Medicina, Universidade Federal de Minas Gerais
Mendonça Débora V.C.
Medicina, Universidade Federal de Minas Gerais
Pereira Isabela A.G.
Medicina, Universidade Federal de Minas Gerais
Oliveira-da-Silva João A.
Medicina, Universidade Federal de Minas Gerais
Ramos Fernanda F.
Medicina, Universidade Federal de Minas Gerais
Lage Daniela P.
Medicina, Universidade Federal de Minas Gerais
Machado Amanda S.
Medicina, Universidade Federal de Minas Gerais
Carvalho Lívia M.
Departamento de Produtos Farmacêuticos, Faculdade de Farmácia, Universidade Federal de Minas Gerais
Reis Thiago A.R.
Medicina, Universidade Federal de Minas Gerais
Perin Luísa
Medicina, Universidade Federal de Minas Gerais
Carvalho Ana Maria R.S.
Medicina, Universidade Federal de Minas Gerais
Ottoni Flaviano M.
Laboratório de Imunopatologia, Núcleo de Pesquisas em Ciências Biológicas/NUPEB, Departamento de Ciências Biológicas, Insituto de Ciências Exatas e Biológicas, Universidade Federal de Ouro Preto
Ludolf Fernanda
Medicina, Universidade Federal de Minas Gerais
Freitas Camila S.
Medicina, Universidade Federal de Minas Gerais
Bandeira Raquel S.
Medicina, Universidade Federal de Minas Gerais
Silva Alessandra M.
Medicina, Universidade Federal de Minas Gerais
Chávez-Fumagalli Miguel A.
Universidad Católica de Santa María, Urb.
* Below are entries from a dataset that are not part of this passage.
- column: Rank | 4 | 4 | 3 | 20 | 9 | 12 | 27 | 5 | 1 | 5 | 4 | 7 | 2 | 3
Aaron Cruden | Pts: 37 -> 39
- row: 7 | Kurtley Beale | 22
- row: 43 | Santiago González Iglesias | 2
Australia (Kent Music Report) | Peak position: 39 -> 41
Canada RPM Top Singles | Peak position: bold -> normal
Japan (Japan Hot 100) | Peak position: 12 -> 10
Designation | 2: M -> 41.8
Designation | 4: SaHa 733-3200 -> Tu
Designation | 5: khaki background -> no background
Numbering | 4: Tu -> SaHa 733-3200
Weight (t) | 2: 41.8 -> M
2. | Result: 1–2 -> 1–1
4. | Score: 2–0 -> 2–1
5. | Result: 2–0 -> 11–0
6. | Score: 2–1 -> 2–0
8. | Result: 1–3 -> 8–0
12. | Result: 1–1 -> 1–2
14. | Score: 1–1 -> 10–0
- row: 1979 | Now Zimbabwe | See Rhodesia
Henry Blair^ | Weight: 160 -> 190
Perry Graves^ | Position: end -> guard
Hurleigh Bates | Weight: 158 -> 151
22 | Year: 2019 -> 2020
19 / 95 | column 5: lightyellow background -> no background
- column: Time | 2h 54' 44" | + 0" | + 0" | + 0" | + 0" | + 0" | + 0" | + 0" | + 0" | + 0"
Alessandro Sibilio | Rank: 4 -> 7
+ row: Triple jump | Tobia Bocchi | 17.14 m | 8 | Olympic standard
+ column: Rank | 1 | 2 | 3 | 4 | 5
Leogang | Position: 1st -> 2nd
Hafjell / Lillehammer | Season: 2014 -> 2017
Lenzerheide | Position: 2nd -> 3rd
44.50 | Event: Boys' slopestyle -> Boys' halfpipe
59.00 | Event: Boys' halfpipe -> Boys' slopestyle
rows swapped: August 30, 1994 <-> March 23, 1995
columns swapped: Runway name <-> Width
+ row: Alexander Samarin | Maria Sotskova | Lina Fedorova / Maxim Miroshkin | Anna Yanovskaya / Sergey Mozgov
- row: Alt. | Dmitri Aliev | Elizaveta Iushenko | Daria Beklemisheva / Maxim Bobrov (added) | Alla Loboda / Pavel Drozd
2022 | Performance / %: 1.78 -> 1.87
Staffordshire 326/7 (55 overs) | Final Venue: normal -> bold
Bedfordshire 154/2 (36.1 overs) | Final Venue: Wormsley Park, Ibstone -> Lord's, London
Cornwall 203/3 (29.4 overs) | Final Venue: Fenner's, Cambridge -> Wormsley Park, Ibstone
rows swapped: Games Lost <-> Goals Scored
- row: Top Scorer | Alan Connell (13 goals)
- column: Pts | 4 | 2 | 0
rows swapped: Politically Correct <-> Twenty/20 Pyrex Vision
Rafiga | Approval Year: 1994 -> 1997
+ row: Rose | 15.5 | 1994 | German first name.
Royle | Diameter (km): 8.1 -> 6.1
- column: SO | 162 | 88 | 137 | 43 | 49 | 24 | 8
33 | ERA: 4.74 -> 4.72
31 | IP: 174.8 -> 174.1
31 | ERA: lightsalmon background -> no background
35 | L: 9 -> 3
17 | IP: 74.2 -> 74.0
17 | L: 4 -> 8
San José S/N
Duarte Mariana C.
Menezes-Souza Daniel
Alves Ricardo J.
Laboratório de Imunopatologia, Núcleo de Pesquisas em Ciências Biológicas/NUPEB, Departamento de Ciências Biológicas, Insituto de Ciências Exatas e Biológicas, Universidade Federal de Ouro Preto
Roatt Bruno M.
Departamento de Produtos Farmacêuticos, Faculdade de Farmácia, Universidade Federal de Minas Gerais
A clioquinol (ICHQ)-containing Pluronic® F127 polymeric micelle system (ICHQ/Mic) was recently shown to be effective against Leishmania amazonensis infection in a murine model. In the present study, ICHQ/Mic was tested against L. infantum infection. BALB/c mice (n = 12 per group) were infected with L. infantum stationary promastigotes through subcutaneous injection and, 45 days after challenge, received saline or were treated via the subcutaneous route with empty micelles, ICHQ or ICHQ/Mic. In addition, animals were treated with miltefosine by the oral route, as a drug control. Half of the animals were euthanized 1 and 15 days after treatment, aiming to evaluate two endpoints after therapy, when parasitological and immunological parameters were investigated. Results showed that the treatment using miltefosine, ICHQ or ICHQ/Mic induced significantly higher anti-parasite IFN-γ, IL-12, GM-CSF, nitrite and IgG2a isotype antibody levels, which were associated with low IL-4 and IL-10 production. In addition, a higher frequency of IFN-γ and TNF-α-producing CD4+ and CD8+ T-cells was found in these animals. The parasite load was evaluated in distinct organs, and results showed that the treatment using miltefosine, ICHQ or ICHQ/Mic induced significant reductions in organic parasitism in the treated and infected mice. A comparison between the treatments suggested that ICHQ/Mic was the most effective in inducing a highly polarized Th1-type response, as well as reducing the parasite load in significant levels in the treated and infected animals. Data obtained 15 days after treatment suggested maintenance of the immunological and parasitological responses. In conclusion, ICHQ/Mic could be considered in future studies for the treatment of visceral leishmaniasis.